ManualAutomatic Prompt Engineering
DatasetClaude0-shot64-shotOPROCriSPOCriSPO 64-shot
Natural Question (Exact Match)Instant34.033.48.0 (±6.6)36.5 (±2.2)37.8 (±1.1)
SOTA: 60.4(Izacard etal. 2023)Sonnet26.632.06.7 (±5.9)38.3 (±1.6)38.7 (±3.9)
TriviaQA (Exact Match)Instant58.659.253.7 (±3.3)66.3 (±1.1)67.5 (±1.0)
SOTA: 86.1(Touvron etal. 2023)Sonnet58.465.041.8 (±23.9)70.6 (±0.2)72.1 (±0.3)
0-shot5-shotOPROCriSPOCriSPO 5-shot
Squad (F1)Instant79.582.578.5 (±4.1)87.8 (±0.5)89.4 (±0.2)
SOTA: 95.8 (Li etal. 2020)Sonnet76.183.276.4 (±7.4)85.3 (±3.8)87.9 (±2.5)
NarrativeQA (Rouge-L)Instant64.267.059.4 (±13.2)75.1 (±0.4)76.1 (±0.5)
SOTA: 59.87 (Nishida etal. 2019)Sonnet64.066.758.6 (±09.9)76.2 (±1.6)75.2 (±1.0)
MedMCQA (Accuracy)Instant49.253.850.5 (±0.9)52.3 (±2.9)54.4 (±2.1)
SOTA: 73.7 (Nori etal. 2023)Sonnet49.854.457.7 (±2.1)57.9 (±0.9)57.4 (±0.3)

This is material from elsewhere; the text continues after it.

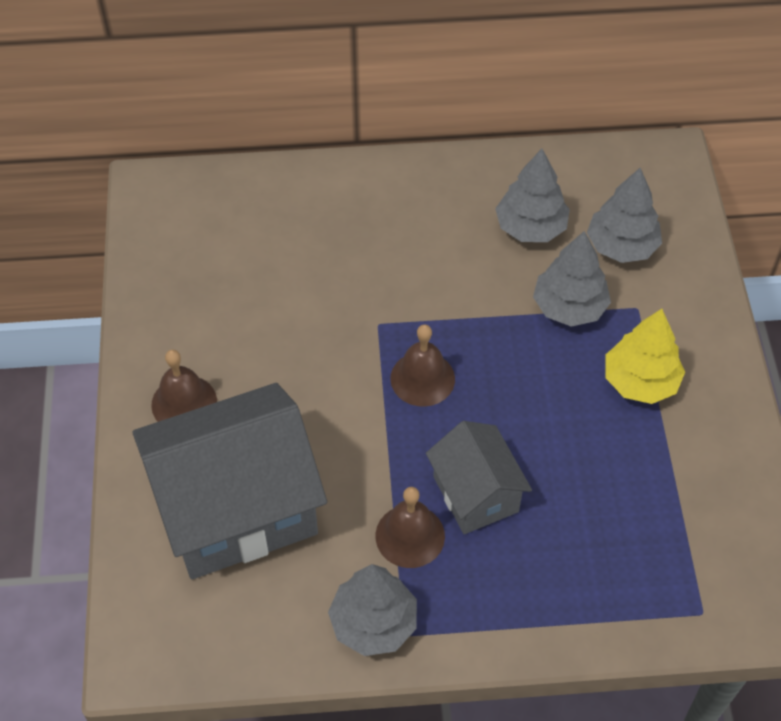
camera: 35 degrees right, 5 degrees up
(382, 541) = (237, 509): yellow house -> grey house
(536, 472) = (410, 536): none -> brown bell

Table17 shows the full results for QA (Question Answering) datasets with standard deviation reported over three runs.

Multi-Aspect Critique-Suggestion-guided Automatic Prompt Optimization for Text Generation (Extended version) (2025)
Top Articles
Latest Posts
Recommended Articles
Article information

Author: Cheryll Lueilwitz

Last Updated:

Views: 6213

Rating: 4.3 / 5 (54 voted)

Reviews: 93% of readers found this page helpful

Author information

Name: Cheryll Lueilwitz

Birthday: 1997-12-23

Address: 4653 O'Kon Hill, Lake Juanstad, AR 65469

Phone: +494124489301

Job: Marketing Representative

Hobby: Reading, Ice skating, Foraging, BASE jumping, Hiking, Skateboarding, Kayaking

Introduction: My name is Cheryll Lueilwitz, I am a sparkling, clean, super, lucky, joyous, outstanding, lucky person who loves writing and wants to share my knowledge and understanding with you.